Bean There, Done That: Gluten-Free Brownies
Years ago, when I taught a course called “Feeding Body and Soul,” students were asked to contribute a recipe that had been handed down in their family as a way to illustrate the power of food through the generations. One young woman (who, in her words, had been “raised by hippies”) gave me a recipe for Navy Bean Muffins, made from the usual ingredients but using pureed navy beans instead of flour. I thought this twist was just groovy, man, and resolved to some day make them myself.
Well, that day hasn’t yet arrived, but I did think of beans as the perfect addition to my GF brownies, about which I posted last Monday. This recipe for Gluten-Free Brownies is one of three for chocolate treats with hidden healthy ingredients, just up today on VegFamily magazine. To see the other two as well, check out the entire article.
The hidden gem in these rich, chocolately squares is pureed beans. Now, before you go running to the hills, consider that many gluten-free recipes contain bean flours (such as chickpea, gram, soybean, etc.), so this recipe just takes the concept a step back, to the unprocessed, whole beans before they’re dried and pulverized. And beans add a great boost of protein to any recipe, along with both soluble and insoluble fiber, and a host of minerals.
Initially, I thought that pureeing the beans in a food processor would be sufficient, but found the final product a bit grainy that way. But cooking the beans really well, then pureeing in a blender, did seem to do the trick.
Oh, and Sally, this one’s for you!
Gluten-Free Chocolate-Walnut Brownies
These brownies are everything they should be: fudgy, moist, and very chocolatey. The beans are not detectable in the final product, but their health-enhancing qualities will be!
NOTES: I used chia rather than flax in this recipe. In general, chia tends to retain moisture a bit more than flax, so the recipe may be a tad dryer if you use flax. I also wouldn’t substitute other beans for the white beans, as they may cause the brownie to taste gritty. [Edited, September 20: Since posting this recipe, I've heard from a few people who had different results when they changed some of the ingredients in the recipe. I've found with other baking that subtituting flax for chia requires a 3-to-1 ratio (3 times as much flax as chia), and the results are a bit different. I also can't vouch for using different flours--I think the sorghum is fairly essential here, as it's a soft flour that absorbs quite a bit of moisture.]
2 cups well cooked, drained white beans or navy beans
1/2 cup chocolate or vanilla soymilk (you could probably use almond milk as well)

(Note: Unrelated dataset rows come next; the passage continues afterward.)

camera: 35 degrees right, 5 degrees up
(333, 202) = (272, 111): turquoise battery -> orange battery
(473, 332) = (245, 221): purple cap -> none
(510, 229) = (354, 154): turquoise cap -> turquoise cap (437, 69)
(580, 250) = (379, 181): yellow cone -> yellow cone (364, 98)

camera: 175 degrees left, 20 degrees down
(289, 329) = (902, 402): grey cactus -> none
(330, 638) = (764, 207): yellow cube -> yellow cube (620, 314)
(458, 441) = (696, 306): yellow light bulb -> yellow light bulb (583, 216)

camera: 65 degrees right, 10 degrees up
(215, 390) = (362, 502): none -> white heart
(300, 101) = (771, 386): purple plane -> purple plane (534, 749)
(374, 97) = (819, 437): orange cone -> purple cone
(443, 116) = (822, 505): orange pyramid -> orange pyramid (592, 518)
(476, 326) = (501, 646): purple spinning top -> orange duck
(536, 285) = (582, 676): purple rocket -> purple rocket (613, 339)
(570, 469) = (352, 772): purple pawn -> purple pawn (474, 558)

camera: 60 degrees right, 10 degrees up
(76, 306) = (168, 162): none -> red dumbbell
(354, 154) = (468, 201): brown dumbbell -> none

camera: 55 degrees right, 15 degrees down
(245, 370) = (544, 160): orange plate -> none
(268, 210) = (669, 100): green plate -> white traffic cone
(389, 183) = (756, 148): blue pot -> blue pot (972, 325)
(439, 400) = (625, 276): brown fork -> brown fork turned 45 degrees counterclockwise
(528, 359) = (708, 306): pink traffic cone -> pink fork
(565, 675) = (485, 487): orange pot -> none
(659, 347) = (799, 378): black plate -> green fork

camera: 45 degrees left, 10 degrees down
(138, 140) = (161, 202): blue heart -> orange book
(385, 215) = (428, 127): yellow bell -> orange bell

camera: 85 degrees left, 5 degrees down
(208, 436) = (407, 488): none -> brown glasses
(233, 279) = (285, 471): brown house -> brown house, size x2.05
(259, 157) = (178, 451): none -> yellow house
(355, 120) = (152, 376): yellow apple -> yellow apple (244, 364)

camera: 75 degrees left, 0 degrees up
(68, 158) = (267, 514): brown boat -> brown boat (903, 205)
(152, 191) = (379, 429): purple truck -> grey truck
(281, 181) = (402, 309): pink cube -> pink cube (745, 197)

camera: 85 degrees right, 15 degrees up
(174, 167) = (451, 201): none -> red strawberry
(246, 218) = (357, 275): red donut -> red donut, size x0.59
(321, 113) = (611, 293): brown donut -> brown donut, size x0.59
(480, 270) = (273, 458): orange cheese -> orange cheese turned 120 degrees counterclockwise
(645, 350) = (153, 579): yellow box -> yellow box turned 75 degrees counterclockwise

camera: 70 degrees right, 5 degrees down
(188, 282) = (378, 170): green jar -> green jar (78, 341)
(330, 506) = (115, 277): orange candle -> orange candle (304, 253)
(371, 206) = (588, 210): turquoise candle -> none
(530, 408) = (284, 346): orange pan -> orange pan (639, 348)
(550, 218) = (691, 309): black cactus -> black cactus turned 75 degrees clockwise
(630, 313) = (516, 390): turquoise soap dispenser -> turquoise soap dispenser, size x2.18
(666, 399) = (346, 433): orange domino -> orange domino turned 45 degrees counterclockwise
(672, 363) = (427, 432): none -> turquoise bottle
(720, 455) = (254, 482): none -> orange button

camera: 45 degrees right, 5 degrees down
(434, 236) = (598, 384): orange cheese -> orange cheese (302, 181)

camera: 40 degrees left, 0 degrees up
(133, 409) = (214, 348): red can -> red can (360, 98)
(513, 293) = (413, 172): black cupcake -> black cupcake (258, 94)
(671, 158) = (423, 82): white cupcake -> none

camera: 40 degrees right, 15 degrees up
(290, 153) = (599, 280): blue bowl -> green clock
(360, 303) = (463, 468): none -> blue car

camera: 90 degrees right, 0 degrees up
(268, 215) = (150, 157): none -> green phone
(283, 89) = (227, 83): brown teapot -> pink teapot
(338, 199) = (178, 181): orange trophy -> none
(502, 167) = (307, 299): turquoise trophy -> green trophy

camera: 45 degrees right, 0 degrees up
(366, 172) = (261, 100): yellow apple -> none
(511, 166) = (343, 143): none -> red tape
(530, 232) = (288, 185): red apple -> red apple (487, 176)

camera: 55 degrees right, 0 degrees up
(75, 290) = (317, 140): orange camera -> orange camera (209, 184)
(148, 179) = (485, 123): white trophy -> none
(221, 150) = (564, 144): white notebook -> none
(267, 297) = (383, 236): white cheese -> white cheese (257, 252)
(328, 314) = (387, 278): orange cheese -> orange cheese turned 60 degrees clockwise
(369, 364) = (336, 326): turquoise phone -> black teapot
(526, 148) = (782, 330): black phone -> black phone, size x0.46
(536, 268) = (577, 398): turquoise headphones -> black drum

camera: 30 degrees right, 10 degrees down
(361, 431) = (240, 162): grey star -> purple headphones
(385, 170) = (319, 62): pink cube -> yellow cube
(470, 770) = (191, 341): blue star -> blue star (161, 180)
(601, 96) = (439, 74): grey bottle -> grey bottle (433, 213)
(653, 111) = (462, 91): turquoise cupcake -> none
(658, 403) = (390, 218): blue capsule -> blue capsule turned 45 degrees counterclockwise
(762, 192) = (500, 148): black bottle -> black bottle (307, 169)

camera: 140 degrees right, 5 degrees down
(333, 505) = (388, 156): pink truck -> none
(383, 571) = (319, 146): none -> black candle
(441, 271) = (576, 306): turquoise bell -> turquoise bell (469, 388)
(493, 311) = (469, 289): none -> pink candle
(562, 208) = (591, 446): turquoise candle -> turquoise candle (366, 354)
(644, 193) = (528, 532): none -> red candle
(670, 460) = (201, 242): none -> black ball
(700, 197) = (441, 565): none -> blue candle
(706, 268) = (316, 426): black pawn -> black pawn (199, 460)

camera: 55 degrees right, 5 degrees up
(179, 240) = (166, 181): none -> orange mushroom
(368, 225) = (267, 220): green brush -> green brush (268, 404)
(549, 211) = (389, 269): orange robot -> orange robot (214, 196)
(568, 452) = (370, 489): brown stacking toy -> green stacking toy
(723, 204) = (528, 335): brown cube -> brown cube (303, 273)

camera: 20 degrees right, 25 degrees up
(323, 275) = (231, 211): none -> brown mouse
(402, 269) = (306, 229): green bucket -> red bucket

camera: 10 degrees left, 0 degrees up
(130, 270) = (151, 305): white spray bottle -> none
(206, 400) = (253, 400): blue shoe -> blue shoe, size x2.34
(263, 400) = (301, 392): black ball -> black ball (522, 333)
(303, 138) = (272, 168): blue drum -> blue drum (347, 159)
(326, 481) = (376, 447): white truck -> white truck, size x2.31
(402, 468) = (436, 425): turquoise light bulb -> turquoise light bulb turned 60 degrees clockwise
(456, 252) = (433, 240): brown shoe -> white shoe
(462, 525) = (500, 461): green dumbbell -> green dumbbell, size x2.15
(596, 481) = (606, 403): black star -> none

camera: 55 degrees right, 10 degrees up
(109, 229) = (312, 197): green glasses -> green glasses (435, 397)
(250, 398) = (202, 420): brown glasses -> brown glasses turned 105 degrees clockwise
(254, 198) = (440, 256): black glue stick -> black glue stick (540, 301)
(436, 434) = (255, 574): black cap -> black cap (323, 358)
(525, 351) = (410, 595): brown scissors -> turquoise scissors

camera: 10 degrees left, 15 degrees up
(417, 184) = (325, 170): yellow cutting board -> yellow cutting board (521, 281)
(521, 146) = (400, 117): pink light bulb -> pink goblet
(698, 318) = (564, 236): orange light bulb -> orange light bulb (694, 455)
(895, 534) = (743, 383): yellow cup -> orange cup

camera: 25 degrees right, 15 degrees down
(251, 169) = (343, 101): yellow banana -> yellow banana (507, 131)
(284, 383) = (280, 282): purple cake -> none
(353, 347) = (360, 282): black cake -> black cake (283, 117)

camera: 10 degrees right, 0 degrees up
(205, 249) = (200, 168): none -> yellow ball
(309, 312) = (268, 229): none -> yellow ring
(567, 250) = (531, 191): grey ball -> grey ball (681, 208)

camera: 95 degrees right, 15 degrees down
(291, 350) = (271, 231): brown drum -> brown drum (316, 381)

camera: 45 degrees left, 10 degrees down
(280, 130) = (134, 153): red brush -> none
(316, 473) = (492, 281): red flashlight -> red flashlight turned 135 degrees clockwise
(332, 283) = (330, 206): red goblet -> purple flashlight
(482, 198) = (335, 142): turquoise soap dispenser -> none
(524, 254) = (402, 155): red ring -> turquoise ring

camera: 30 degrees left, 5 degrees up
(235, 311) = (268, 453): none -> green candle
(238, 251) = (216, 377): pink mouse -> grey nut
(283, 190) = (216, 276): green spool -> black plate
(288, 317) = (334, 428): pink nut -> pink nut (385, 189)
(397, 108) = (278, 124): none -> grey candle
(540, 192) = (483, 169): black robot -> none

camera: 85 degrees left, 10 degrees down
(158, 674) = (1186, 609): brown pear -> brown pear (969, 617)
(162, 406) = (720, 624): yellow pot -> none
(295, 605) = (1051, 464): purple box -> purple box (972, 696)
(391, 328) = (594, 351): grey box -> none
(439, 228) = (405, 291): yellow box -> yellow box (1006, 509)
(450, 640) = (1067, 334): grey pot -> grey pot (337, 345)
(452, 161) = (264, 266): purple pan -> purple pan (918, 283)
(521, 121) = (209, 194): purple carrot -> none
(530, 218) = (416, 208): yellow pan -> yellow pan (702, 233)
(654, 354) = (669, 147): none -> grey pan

2 Tbsp. tahini (sesame paste)
1/3 cup sunflower or other light-tasting oil
1 Tbsp. finely ground chia seeds or 3 Tbsp. finely ground flax seeds
2 Tbsp. pure vanilla extract
1 tsp. tamari soy sauce (this brings out the chocolate flavor–trust me)
1 cup Sucanat or UNrefined evaporated cane juice
1/2 cup sorghum flour
1/2 cup dark cocoa powder
1-1/2 tsp. baking powder
1-1/2 tsp. baking soda
1/2 tsp. sea salt
1/2 cup walnuts, coarsely chopped, if desired (or use chocolate chips if you leave the brownie unfrosted)
Preheat oven to 325 F. Lightly spray a 9 x 9 square pan with nonstick spray, or line with parchment paper.
In a blender (a food processor is not suitable for this recipe), blend the beans and soymilk until you have a perfectly smooth puree. Add the tahini, oil, chia, vanilla, tamari, and Sucanat, and blend again. Set aside for a few minutes while you prepare the dry ingredients.
In a large bowl, sift together the flour, cocoa, baking powder, baking soda, and sea salt. Blend the liquid mixture again and check to see that the Sucanat has all dissolved (if it hasn’t, continue to blend until it dissolves).
Pour the wet mixture over the dry and stir to combine. Gently stir in the walnuts, if using. Turn the mixture into prepared pan and smooth the top. Bake 45-55 minutes, rotating the pan about halfway through, until a tester inserted in the center comes out barely clean (a few moist crumbs may stick to it). Cool in pan and frost if desired. Cut into squares. Makes 9 large or 16 smaller squares.
Variation: You can also bake the batter in well-oiled mini muffin pans for “two-bite” brownies. The minis bake about 20 or 25 minutes.